SELECTED TEXT –
From the temples
high
Of man’s
ear and eye
Roofed over Sculpture and Poesy,
* * * * *
From those skiey
towers
Where Thought’s
crowned powers
Sit watching your dance, ye happy
Hours!
Our feet now,
every palm,
Are sandalled
with calm,
And the dew of our wings is a rain
of balm;
And beyond our
eyes
The human love
lies
Which makes all it gazes on Paradise.
Any partial explanation will break in our hands before it reaches the root of such a power. The root, we take it, is this. He had an instinctive perception (immense in range and fertility, astonishing for its delicate intuition) of the underlying analogies the secret subterranean passages, between matter and soul; the chromatic scales, whereat we dimly guess, by which the Almighty modulates through all the keys of creation. Because, the more we consider it, the more likely does it appear that Nature is but an imperfect actress, whose constant changes of dress never change her manner and method, who is the same in all her parts.

PROBLEM 1 – In the selected text, what is Nature compared to?

Transcribed page contents –
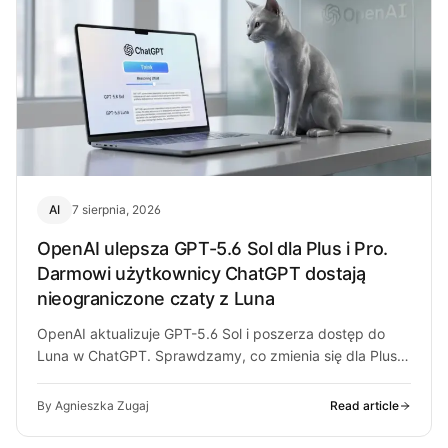
AI
7 sierpnia, 2026
OpenAI ulepsza GPT-5.6 Sol dla Plus i Pro.
Darmowi użytkownicy ChatGPT dostają
nieograniczone czaty z Luna
OpenAI aktualizuje GPT-5.6 Sol i poszerza dostęp do
Luna w ChatGPT. Sprawdzamy, co zmienia się dla Plus,
Pro i darmowych…
By Agnieszka Zugaj
Read article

PROBLEM 2 – Extract every line of the records that contains the string "OpenAI", matching case exactly.

RESPONSE BOX 1 – An imperfect actress.

RESPONSE BOX 2 –
OpenAI ulepsza GPT-5.6 Sol dla Plus i Pro.
OpenAI aktualizuje GPT-5.6 Sol i poszerza dostęp do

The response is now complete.